Zie onder andere de uitspraak van de Afdeling van 9 september 2020, ECLI:NL:RVS:2020:2165.
Zie de uitspraak van de Afdeling van 26 juli 2023, ECLI:NL:RVS:2023:2862.
Zie de uitspraak van de Afdeling van 26 juli 2023, ECLI:NL:RVS:2023:2862 en de uitspraak van 13 april 2022, ECLI:NL:RVS:2022:1060.
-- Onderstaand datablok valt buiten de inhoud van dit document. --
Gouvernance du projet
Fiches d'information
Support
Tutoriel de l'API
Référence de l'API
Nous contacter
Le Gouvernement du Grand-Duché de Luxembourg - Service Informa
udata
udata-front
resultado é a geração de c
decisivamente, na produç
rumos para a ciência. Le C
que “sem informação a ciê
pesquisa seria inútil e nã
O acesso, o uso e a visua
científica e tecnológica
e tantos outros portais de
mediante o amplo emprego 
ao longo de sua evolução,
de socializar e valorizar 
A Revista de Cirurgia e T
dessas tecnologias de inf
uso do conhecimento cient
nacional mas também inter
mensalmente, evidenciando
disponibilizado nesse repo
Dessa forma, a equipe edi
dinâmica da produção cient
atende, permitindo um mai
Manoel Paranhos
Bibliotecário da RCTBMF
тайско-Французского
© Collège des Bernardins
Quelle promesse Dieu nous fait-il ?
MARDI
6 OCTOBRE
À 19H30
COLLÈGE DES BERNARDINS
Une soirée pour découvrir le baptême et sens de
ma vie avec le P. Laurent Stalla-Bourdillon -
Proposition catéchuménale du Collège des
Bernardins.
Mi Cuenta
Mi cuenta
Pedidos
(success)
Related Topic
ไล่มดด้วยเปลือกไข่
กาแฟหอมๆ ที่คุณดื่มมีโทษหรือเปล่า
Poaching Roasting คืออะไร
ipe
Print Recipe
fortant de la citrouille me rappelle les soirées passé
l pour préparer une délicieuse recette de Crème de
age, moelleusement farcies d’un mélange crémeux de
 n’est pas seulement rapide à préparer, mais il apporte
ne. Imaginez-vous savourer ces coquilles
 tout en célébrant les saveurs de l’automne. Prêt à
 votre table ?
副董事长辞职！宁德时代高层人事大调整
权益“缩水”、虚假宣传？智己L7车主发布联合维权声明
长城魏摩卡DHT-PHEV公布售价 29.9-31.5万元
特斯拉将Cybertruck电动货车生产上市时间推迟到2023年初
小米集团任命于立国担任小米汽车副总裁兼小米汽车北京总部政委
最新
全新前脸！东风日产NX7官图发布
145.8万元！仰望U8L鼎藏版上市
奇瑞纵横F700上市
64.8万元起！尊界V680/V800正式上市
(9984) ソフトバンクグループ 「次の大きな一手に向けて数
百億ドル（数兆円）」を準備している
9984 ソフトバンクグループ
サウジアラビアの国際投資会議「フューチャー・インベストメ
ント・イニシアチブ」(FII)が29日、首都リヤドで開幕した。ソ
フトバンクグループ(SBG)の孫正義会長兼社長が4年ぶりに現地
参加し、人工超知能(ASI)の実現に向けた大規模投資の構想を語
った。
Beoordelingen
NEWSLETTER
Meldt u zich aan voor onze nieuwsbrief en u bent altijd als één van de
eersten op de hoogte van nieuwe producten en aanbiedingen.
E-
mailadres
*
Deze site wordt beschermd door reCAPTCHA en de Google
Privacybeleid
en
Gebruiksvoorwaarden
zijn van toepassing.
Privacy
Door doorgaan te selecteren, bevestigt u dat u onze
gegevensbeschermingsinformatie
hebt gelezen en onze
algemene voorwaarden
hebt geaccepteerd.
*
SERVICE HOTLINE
In de zin van artikel 8, achtste lid, van de Vo. 561/2006.
Op grond van artikel 8:1, derde lid, van het Atbv.
Op grond van artikel 5:46, tweede lid, van de Awb.
Zie de uitspraak van de Afdeling van 6 juli 2022, ECLI:NL:RVS:2022:1908.
Zie de uitspraak van de Afdeling van 18 oktober 2023, ECLI:NL:RVS:2023:3853.
Zie de uitspraak van de Afdeling van 11 december 2019, ECLI:NL:RVS:2019:4181 en van 8 maart 2023, ECLI:NL:RVS:2023:913.
Zie de uitspraak van de Afdeling van 8 maart 2023, ECLI:NL:RVS:2023:913.